The Elizabethan Era
Often considered to be the golden age in English history, the Elizabethan Era took place during the Renaissance between 1558 and 1603. England experienced peace and prosperity, and in addition, the arts thrived. The period is named after the ruler of England during the time-period, Queen Elizabeth I. She never married and had no children, but often stated that she was married to the country.
The era is most famous for its theatre and the works of the famous playwright and poet, William Shakespeare and another playwright, Christopher Marlowe. Shakespeare is thought to be the greatest writer of the English language.

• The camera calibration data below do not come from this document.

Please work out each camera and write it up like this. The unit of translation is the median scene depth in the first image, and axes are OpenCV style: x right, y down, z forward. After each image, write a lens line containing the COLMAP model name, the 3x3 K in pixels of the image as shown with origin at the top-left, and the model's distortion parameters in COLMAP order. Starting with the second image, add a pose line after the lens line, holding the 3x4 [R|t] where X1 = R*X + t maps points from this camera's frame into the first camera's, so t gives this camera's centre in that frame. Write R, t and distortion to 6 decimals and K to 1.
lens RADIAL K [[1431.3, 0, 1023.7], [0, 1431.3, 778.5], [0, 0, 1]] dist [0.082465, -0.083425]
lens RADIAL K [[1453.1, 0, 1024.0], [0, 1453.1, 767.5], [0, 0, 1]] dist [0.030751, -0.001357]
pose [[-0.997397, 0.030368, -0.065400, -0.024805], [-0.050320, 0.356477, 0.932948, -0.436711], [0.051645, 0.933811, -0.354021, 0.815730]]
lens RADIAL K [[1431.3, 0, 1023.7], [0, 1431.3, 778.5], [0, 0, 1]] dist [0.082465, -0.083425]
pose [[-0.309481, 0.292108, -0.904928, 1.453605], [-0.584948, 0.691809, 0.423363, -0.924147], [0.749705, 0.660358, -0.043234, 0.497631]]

English poetry was important too, including the sonnet. The first theatre that opened in 1567 was called The Red Lion, and then many others opened over the next thirty years including the Curtain Theatre in 1577 and the Globe Theatre in 1599. The popular genres of the theatre included history, comedy, and tragedy.
Music and painting were also popular during the Elizabethan Era producing composers William Boyd and John Dowland, and talented painters such as Nicholas Hilliard and George Gower, who was Queen Elizabeth's personal artist.
During the era, the English navy rose and defeated the Spanish Armada in 1588. There were also many improvements in navigation including the successful trip around the globe by Sir Francis Drake. Another English explorer, Sir Walter Raleigh traveled to the New World (now America) and established the Virginia Colony, plus Sir Humphrey Gilbert discovered Newfoundland, an eastern province of Canada.
Among the nobles during the Elizabethan Era, clothing and fashion played an important role in society, especially for those who were wealthy. There were laws created to control the types of clothing a person was permitted to wear. Only members of royalty could wear clothing trimmed with ermine fur, and nobles were permitted to wear fancy clothes made from silk and velvet. Bright colors were prevalent and people would wear large ruffles on their wrists and collars.
Three different bodies made up the complicated government in England during the era: the monarch, Privy Council, and the Parliament.
Queen Elizabeth made up the monarch, and was very powerful, but she also had to get permission from parliament to implement taxes. However, she made most of the other laws of the land on her own. She was a Protestant and was often in danger of being assassinated by Catholics. They wanted to replace her with Mary, Queen of Scots.
The Privy Council included the queen's closest advisors making suggestions and advising the queen on a variety of matters. When she first became queen in 1558 there were 50 members of the council, but the number was reduced to just 11 members by 1597.
Finally, there were two groups that made up Parliament: The House of Lords were the nobles and high-ranking church officials called bishops. The second group was the House of Commons made up of commoners, or 'regular' people.
In summary, the Elizabethan Era took place during the Renaissance, which was a period from the 14th to the 17th century in Europe. It was a time of peace and prosperity led by Queen Elizabeth I.